DOCUMENT EXTRACT =>
MagicCuts is a powerful application that transforms long videos into viral short-form content. The platform uses AI to analyze video transcriptions, identify the most engaging moments, and automatically cut them into vertical short format videos optimized for social media platforms.
This project was created during a 12-hour YouTube challenge to build a tool that could help content creators repurpose their long-form content (like YouTube videos and livestreams) into viral shorts without manual editing.
MagicCuts:
- Analyzes video transcriptions to find the most engaging segments
- Automatically cuts these segments into vertical short-format videos
- Provides an intuitive dashboard to review and manage your viral clips
The project consists of two main components:
- Modern UI built with Remix, React, and TailwindCSS
- User authentication and project management
- Video preview and management dashboard
- RESTful API built with Hono
- Video processing and transcription with Deepgram
- AI analysis with OpenAI
- Video transformation with FFMPEG
- Storage with AWS S3
- Database management with Supabase
- Remix.js: React framework for building modern web applications
- React: UI library
- TailwindCSS: Utility-first CSS framework
- HeroUI: UI component library
- TypeScript: Type-safe JavaScript
- Zustand: State management
- Remotion: JavaScript library for creating videos programmatically
- Framer Motion: Animation library
- Node.js: JavaScript runtime
- Hono: Lightweight, fast web framework
- TypeScript: Type-safe JavaScript
- Deepgram: Audio transcription service
- OpenAI: AI for content analysis
- FFMPEG: Video processing tool
- AWS S3: Cloud storage
- Supabase: Backend-as-a-Service with PostgreSQL database
- Docker: Containerization
- Frontend: Deployed on Vercel
- Backend: Deployed on Railway
- Node.js (v20+)
- PNPM package manager
- FFMPEG installed on your system
- AWS, Supabase, Deepgram, and OpenAI accounts
- Navigate to the frontend directory and copy the example environment file:
cd frontend
cp .env.example .env
- Update the
.env
file with your API keys and endpoints.
- Navigate to the server directory and copy the example environment file:
cd server
cp .env.exemple .env
- Update the
.env
file with your API keys and service credentials.
cd frontend
pnpm install
pnpm run dev
cd server
pnpm install
pnpm run dev
Alternatively, you can use Docker for the backend:
cd server
docker compose up -d --build
docker compose logs -f
- Upload: Users upload their long-form video content
- Transcription: The system transcribes the video using Deepgram
- Analysis: AI analyzes the transcription to identify viral-worthy moments
- Processing: The system cuts the video into short segments
- Delivery: Users can preview and download the generated short videos
- AI-powered identification of viral-worthy moments
- Automatic video cutting and formatting
- User-friendly dashboard
- Video preview
- Transcription review
- Cloud storage integration
- Customizable output format
Contributions are welcome! This project was built during a 12-hour challenge but is open to improvements and new features.
This project is licensed under the MIT License.

INSTRUCTIONS FOR THE TASK =>
Print the portion of the MagicCuts description between "- Navigate to the server" and "and service credentials.", inclusive.

ENTRIES PROVIDED =>

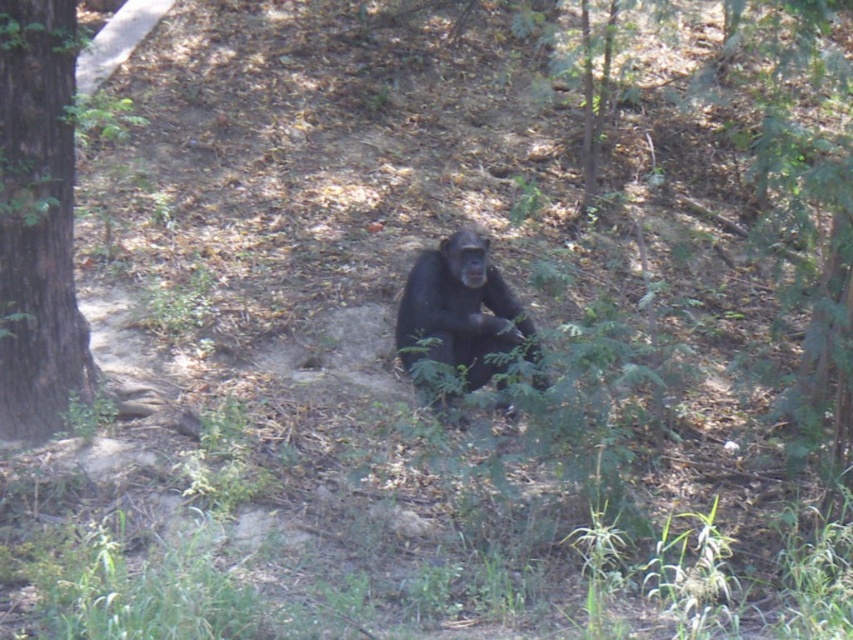
Question: Which object appears closest to the camera in this image?

Choices:
 (A) black fur monkey at center
 (B) brown rough tree at left

Answer: (B)

Question: Does brown rough tree at left have a greater width compared to black fur monkey at center?

Choices:
 (A) yes
 (B) no

Answer: (B)

Question: In this image, where is brown rough tree at left located relative to black fur monkey at center?

Choices:
 (A) left
 (B) right

Answer: (A)

Question: In this image, where is brown rough tree at left located relative to black fur monkey at center?

Choices:
 (A) above
 (B) below

Answer: (A)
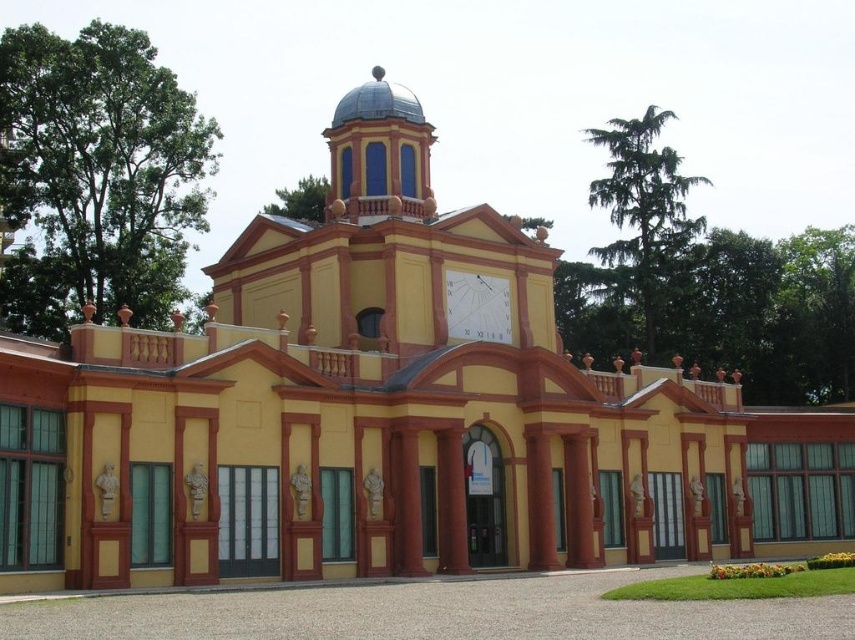
Is point (381, 205) farther from viewer compared to point (479, 336)?

Yes, point (381, 205) is farther from viewer.

Is blue glass dome at center below white glossy clock at center?

No, blue glass dome at center is not below white glossy clock at center.

The height and width of the screenshot is (640, 855). I want to click on blue glass dome at center, so click(379, 148).

At what (x,y) coordinates should I click in order to perform the action: click on blue glass dome at center. Please return your answer as a coordinate pair (x, y). Looking at the image, I should click on (379, 148).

RESPONSE =>
- Navigate to the server directory and copy the example environment file:
cd server
cp .env.exemple .env
- Update the
.env
file with your API keys and service credentials.